There are many facets to addiction recovery, and an assortment of mental problems can get in the way of making meaningful progress. One such example of this is how insomnia can get in the way of the habits that are important to develop to maintain your steps on the path to recovery. One of the simplest things that people can do to help improve their chances of a lasting recovery is to get enough sleep, and insomnia obviously undercuts that possibility. Here’s a little more information about how insomnia harms the your potential during addiction treatment…

Healthy Sleeping Habits Restore Brain Chemistry

As stated above, getting into a regular, healthy sleeping pattern is an important step to take during recovery. This helps get your circadian rhythm back on track, which helps your brain chemistry restore the balance that was lost during continuous substance abuse. Addiction is a behavioral disease that thrives on disorder and chaos in your brain. When insomnia comes into the picture, it makes it difficult to heal that chaos.

Insomnia Spurs Mental Disorders

Sleep isn’t just important for fighting addiction! It’s also an important component of maintaining mental health. Keeping things like anxiety and depression, which are often prevalent in cases of substance abuse, at bay during recovery is an imperative step of treatment.
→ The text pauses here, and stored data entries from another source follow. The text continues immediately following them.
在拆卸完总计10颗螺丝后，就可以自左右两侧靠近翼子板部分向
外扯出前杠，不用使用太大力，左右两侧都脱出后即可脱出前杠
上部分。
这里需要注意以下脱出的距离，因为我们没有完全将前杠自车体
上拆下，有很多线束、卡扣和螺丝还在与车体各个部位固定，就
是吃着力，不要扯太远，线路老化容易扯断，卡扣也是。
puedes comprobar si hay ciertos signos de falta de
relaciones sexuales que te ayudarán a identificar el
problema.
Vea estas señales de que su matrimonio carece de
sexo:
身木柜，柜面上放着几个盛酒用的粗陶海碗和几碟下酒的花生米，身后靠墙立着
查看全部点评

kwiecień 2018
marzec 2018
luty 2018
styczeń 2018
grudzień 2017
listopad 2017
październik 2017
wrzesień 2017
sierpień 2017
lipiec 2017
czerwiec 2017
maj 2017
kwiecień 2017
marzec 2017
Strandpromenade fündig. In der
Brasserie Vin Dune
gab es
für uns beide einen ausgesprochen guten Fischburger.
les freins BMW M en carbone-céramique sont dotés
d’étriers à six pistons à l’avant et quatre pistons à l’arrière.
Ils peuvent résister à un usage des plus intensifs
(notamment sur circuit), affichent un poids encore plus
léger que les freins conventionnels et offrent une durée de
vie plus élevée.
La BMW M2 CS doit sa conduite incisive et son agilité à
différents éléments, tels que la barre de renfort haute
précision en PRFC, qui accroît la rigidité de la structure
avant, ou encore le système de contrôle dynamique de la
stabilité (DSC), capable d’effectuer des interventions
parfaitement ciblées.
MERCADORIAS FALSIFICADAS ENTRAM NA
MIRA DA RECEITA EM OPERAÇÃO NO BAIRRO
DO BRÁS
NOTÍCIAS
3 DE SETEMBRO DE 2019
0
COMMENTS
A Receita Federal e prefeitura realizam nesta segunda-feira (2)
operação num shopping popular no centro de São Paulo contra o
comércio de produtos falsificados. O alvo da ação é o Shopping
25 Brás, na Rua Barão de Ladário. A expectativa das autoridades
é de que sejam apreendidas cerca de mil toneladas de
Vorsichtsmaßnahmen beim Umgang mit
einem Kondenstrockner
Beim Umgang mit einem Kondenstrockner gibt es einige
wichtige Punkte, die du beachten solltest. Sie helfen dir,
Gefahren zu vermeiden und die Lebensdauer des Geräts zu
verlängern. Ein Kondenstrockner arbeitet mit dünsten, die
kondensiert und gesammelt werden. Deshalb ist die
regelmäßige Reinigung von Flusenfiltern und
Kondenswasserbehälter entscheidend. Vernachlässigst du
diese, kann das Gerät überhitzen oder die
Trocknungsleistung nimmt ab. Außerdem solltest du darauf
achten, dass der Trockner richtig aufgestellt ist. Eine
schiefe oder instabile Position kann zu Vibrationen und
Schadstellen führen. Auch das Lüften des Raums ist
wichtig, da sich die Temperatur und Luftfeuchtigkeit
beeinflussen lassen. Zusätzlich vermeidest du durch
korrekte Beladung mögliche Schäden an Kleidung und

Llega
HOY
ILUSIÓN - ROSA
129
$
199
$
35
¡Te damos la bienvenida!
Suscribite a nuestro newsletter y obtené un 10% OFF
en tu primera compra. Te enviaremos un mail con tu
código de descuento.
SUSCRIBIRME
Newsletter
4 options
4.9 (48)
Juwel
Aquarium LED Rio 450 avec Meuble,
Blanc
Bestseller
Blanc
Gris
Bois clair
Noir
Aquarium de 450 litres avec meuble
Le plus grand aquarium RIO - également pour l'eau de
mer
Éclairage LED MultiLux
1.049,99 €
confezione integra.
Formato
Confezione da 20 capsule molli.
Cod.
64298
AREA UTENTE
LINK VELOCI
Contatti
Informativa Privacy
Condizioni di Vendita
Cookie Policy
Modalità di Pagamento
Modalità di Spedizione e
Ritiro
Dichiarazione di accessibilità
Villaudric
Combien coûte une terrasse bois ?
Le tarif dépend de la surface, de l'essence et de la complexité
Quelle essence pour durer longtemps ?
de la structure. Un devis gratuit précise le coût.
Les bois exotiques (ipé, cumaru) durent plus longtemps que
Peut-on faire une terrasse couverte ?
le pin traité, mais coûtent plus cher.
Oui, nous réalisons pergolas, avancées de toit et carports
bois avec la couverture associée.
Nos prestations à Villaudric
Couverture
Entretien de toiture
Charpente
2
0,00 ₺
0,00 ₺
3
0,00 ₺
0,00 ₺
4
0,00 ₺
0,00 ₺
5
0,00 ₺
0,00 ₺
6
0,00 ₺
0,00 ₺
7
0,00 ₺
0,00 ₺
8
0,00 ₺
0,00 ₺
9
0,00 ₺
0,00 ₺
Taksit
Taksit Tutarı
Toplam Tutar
Insomnia, however, enables those mental disorders to spiral out of control, and can lead to dangerous thought processes that lead to people continuing to self-medicate, which is how the cycle of addiction thrives.

How to Prevent Insomnia

In order to prevent insomnia, or to reduce its effects when you already experiencing it, there are several things that you can do to help.

  • Don’t have caffeine late in the day.
  • Refrain from any sort of entertaining distractions in your bedroom, whether that be your phone, your television, or even a good book.
  • Engage in taxing physical activity shortly before you go to sleep, such as exercise.
  • Go to bed and wake up at the same time, every day.
  • Practice breathing and relaxation techniques right before you try to go to sleep.